1. A method for logging events independently and separately from other processes in a computer system, comprising:

initiating an event, wherein the event is a process executed on a computer system;

creating a log entry, wherein the log entry comprises information that describes the event;

requesting that the log entry information be written to a log file, whereby the consumer surrenders control of the log entry, pausing execution of the event; and

releasing control of the log entry to the consumer, so that execution of the event can resume, prior to writing the log entry information to the log file, wherein releasing control of the log entry to the consumer comprises:

cloning the log entry, wherein the log entry clone is a copy of the log entry that comprises the log entry information.

2. The method of claim 1, wherein the cloning step is performed by a multiple-threaded log manager.
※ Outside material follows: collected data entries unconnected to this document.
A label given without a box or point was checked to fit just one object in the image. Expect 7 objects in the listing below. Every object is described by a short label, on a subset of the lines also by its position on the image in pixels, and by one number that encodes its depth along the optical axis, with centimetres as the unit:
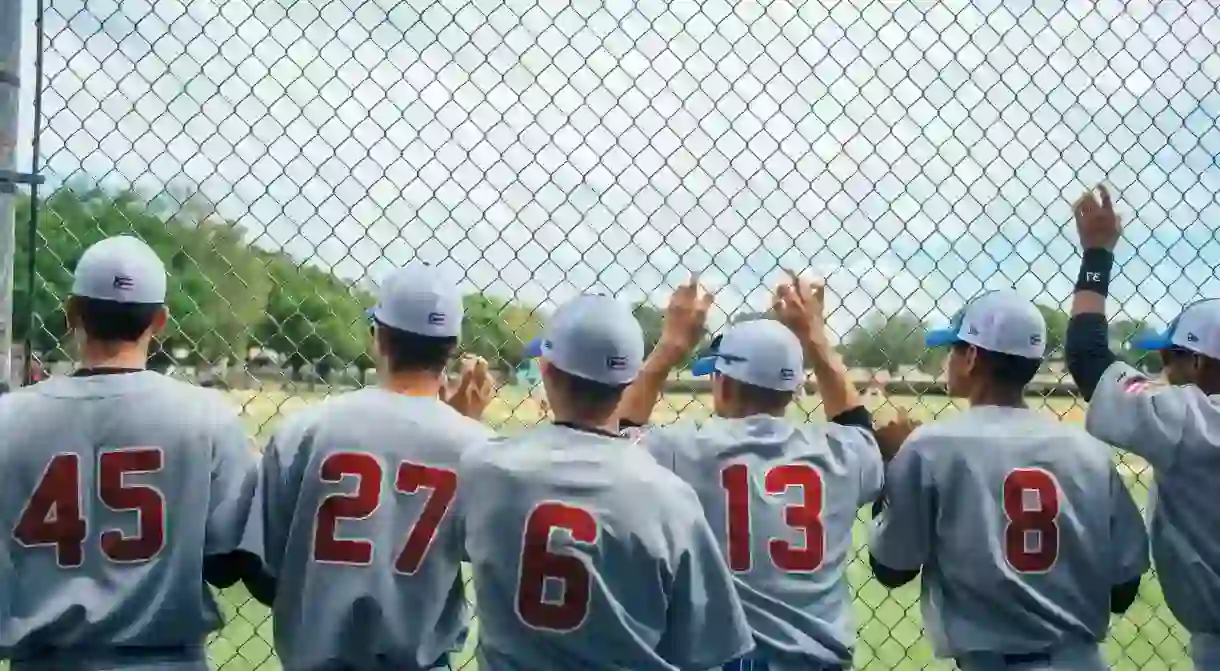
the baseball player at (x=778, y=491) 306
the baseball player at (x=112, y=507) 269
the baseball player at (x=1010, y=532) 313
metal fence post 273
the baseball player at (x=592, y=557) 258
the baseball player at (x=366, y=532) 269
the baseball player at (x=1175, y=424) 325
3. The method of claim 1, further comprising:

queuing the log entry clone in a queue that determines when the log entry information is written to the log file.

4. The method of claim 3, wherein the queue is a first in, first out queue.

5. The method of claim 3, wherein at some time the log entry clone has a turn, the method further comprising:

determining if the log entry clone is next in the queue; and,

if the log entry clone is next in the queue, writing the log entry information to log file.

6. The method of claim 1, wherein the log entry is an object comprising attributes populated with the log entry information.

7. The method of claim 1, wherein the event is a configuration event.

8. The method of claim 1, wherein the consumer is a client.

9. The method of claim 1, wherein the event is a task event, the method further comprising:

starting a log transaction, wherein starting a log transaction comprises a consumer sending a message that a sequence of related task log entries are to be sent.

10. The method of claim 9, further comprising

determining if the task event has ended, wherein the end of the task event comprises the completion of the task event or a failure to complete the task event; and,

if the task event has ended, terminating the log transaction, wherein terminating the log transaction indicates that a sequence of log entries associated with the task event has ended and that the log file may be rolled-over without interrupting logging of the task event.

11. The method of claim 9, wherein the consumer is a task manager.

12. A computer readable medium containing instructions for logging events independently and separately from other processes in a computer system, by:

a consumer initiating an event, wherein the event is a process executed on a computer system;

creating a log entry, wherein the log entry comprises information that describes the event;

requesting that the log entry information be written to a log file, whereby the consumer surrenders control of the log entry, pausing execution of the event; and,

releasing control of the log entry to the consumer, so that execution of the event can resume, prior to writing the log entry information to the log file.

13. The computer readable medium of claim 12, wherein releasing control of the log entry to the consumer comprises:

cloning the log entry, wherein the log entry clone is a copy of the log entry that comprises the log entry information.

14. The computer readable medium of claim 13, further comprising instructions for logging events entries independently and separately from other processes in a computer system, by:

queuing the log entry clone in a queue that determines when the log entry information is written to the log file.

15. The computer readable medium of claim 14, wherein the log entry clone has a turn, further comprising instructions for logging events entries independently and separately from other processes in a computer system, by:

determining if the log entry clone is next in the queue; and,

if the log entry clone is next in the queue, writing the log entry information to log file.

16. The computer readable medium of claim 12, wherein the log entry is an object comprising attributes populated with the log entry information.

17. A computer system that supports logging events independently and separately from other processes in a computer system, comprising:

a memory, that stores an application;

a secondary storage device comprising a log file;

a processor that runs the application, wherein the application comprises:

a consumer, wherein the consumer initiates an event that is a process executed by the processor, creates a log entry comprising information that describes the event, and requests that the log entry information be written to the log file;

a multiple-threaded log manager, wherein the log manager, independently and separately from other processes, logs events, by:

receiving the log entry from the consumer, thereby obtaining control of the log entry and pausing execution of the event; and,

releasing control of the log entry to the consumer, so that execution of the event can resume, prior to writing the log entry information to the log file.

18. The computer system of claim 17, wherein releasing control of the log entry to the consumer comprises:

the log manager cloning the log entry, wherein the log entry clone is a copy of the log entry that comprises the log entry information.

19. The computer system of claim 17, wherein the consumer is a task manager.

20. The computer system of claim 17, wherein the log entry is an object that comprises attributes which are populated with the log entry information.